Up until it was time for him to preside over the House during the emergency natural gas bill debate yesterday, speaker Thomas P. (Tip) O'Neill Jr. was wearing a baby blue V-neck cashmere sweater with "New England Patriots" written on it.

O'Neill was cold.

The day before, he had invited reporters to hold their daily press conference in his Capitol office because "it will warm the place up. It's freezing over there."

Actually O'Neill's shivers must have been more psychological than real - like the feeling that everybody speaks with a Southern accent in Washington these days - because the thermometer in his Capitol office read a cozy 72 degrees.
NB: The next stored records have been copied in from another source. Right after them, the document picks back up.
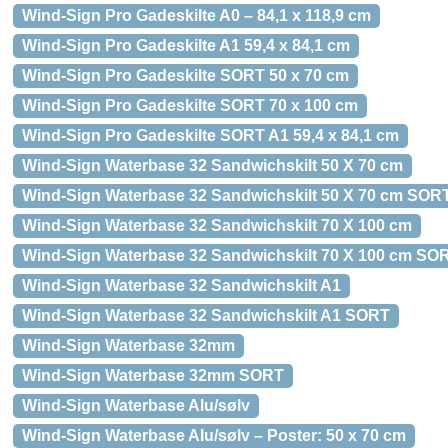
Wind-Sign Pro Gadeskilte A0 – 84,1 x 118,9 cm
Wind-Sign Pro Gadeskilte A1 59,4 x 84,1 cm
Wind-Sign Pro Gadeskilte SORT 50 x 70 cm
Wind-Sign Pro Gadeskilte SORT 70 x 100 cm
Wind-Sign Pro Gadeskilte SORT A1 59,4 x 84,1 cm
Wind-Sign Waterbase 32 Sandwichskilt 50 X 70 cm
Wind-Sign Waterbase 32 Sandwichskilt 50 X 70 cm SOR
Wind-Sign Waterbase 32 Sandwichskilt 70 X 100 cm
Wind-Sign Waterbase 32 Sandwichskilt 70 X 100 cm SO
Wind-Sign Waterbase 32 Sandwichskilt A1
Wind-Sign Waterbase 32 Sandwichskilt A1 SORT
Wind-Sign Waterbase 32mm
Wind-Sign Waterbase 32mm SORT
Wind-Sign Waterbase Alu/sølv
Wind-Sign Waterbase Alu/sølv – Poster: 50 x 70 cm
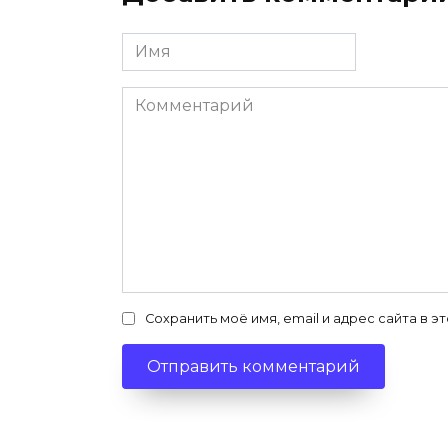
Имя
*
Комментарий
Сохранить моё имя, email и адрес сайта в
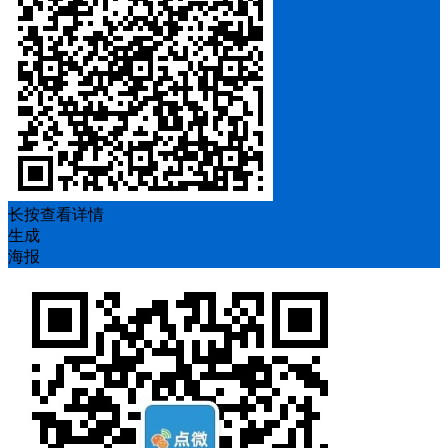
长按查看详情
生成
海报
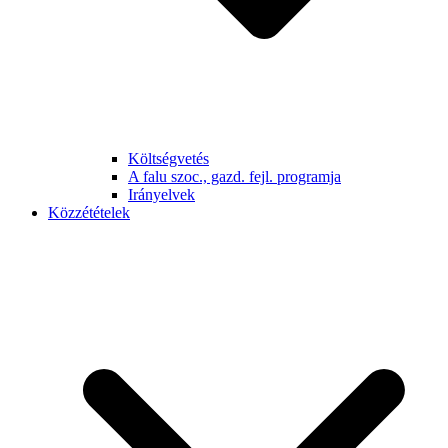
Költségvetés
A falu szoc., gazd. fejl. programja
Irányelvek
Közzétételek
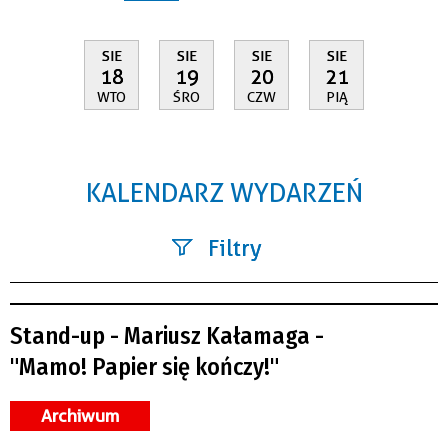
SIE
SIE
SIE
SIE
18
19
20
21
WTO
ŚRO
CZW
PIĄ
KALENDARZ WYDARZEŃ
Filtry
Szukana fraza
Stand-up - Mariusz Kałamaga -
Kategoria
"Mamo! Papier się kończy!"
Trwające w zakresie
Archiwum
—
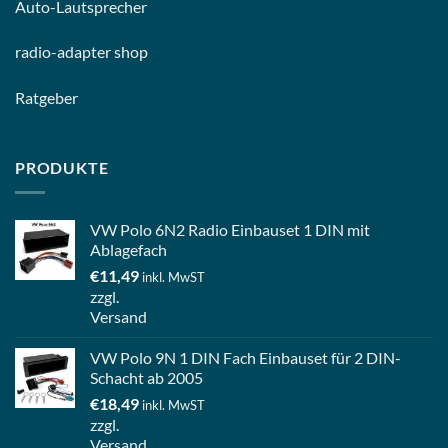
Auto-
Lautsprecher
radio-
adapter shop
Ratgeber
PRODUKTE
VW Polo 6N2 Radio Einbauset 1 DIN mit
Ablagefach
€
11,49
inkl. MwST
zzgl.
Versand
VW Polo 9N 1 DIN Fach Einbauset für 2 DIN-
Schacht ab 2005
€
18,49
inkl. MwST
zzgl.
Versand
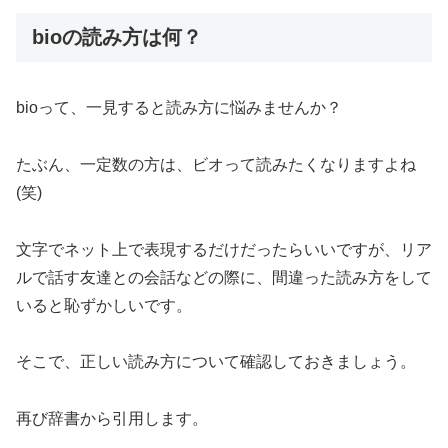
bioの読み方は何？
bioって、一見すると読み方に悩みませんか？
たぶん、一定数の方は、ビオって読みたくなりますよね
(笑)
文字でネット上で表現するだけだったらいいですが、リア
ルで話す友達との会話などの際に、間違った読み方をして
いると恥ずかしいです。
そこで、正しい読み方について確認しておきましょう。
再び辞書から引用します。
The mandate that under the current cold wave-natural gas crisis, the temperature in federal office buildings beset at 65 degrees during the daytime to conserve fuel was literally being carried out on Capitol Hill. Thermostats were set at 65 degrees.

But like much of the legislation Congress writes, between the intention and the effect there was a difference of several degrees.

In the House press gallery the thermometer said it was 74 degrees. In a first-floor corridor between the House and Senate it was 75. On a second-floor corridor outside the Senate chamber it was 68.

In the Senate chamber, an engineer's reading said it was 65. In the House chamber, during the Debate, it was 63.

In the hearing room of the Senate Commerce Committee, which produced the emergency natural gas bill, it was 72. In the House Commerce Committee room, it was impossible to tell the temperature, because the much-criticized Rayburn House Office Building, along with its many other delightful quirks ,has no thermostats.

In any case, whatever the temperature in the Capitol, no natural gas, which is in such short supply that the emergency bill was necessary, was being conserved or used. The Capitol power plant burns coal, occasionally supplemented by fuel oil.

Ray Carroll, the director of engineering in the Capitol architect's office, blamed the variances in temperature throughout the Capitol on the effect of "body heat, electrical lights and sunlight."

Since the 1973 energy crunch, there has been a policy of heating the buildings to 68 degrees, he said, so that under the new order, thermostats were only set back three degrees.

"We won't attempt to monitor each member of Congress's office," but he added that O'Neill and Senate Rules Committee Chairman Howard W. Cannon (D-Nev.) had sent out a "Dear colleague" letter asking that thermostats be turned down to 65 in the daytime and 55 at night.

But Carroll added that if the temperature does rise over 65 degrees due to natural causes, there is no effort to force it back down. One exception, however, came a few days ago, when Sen. Jennings Randolph (D-W. Va.) waved a thermometer in the Senate chamber showing it was over 70. Then, Carroll said, some cold air from the outside was allowed to flow into the air system to force the temperature foen yo 65.

If it's any consolation to consumers faced with enormous heating bills in this record cold winter, their bills can't compare with the Capitol's.

For 4,479 tons of coal at $43 a ton, and 251,940 gallons of fuel oil at 40 cents a gallon the December heating bill of the Capitol came to $293,373.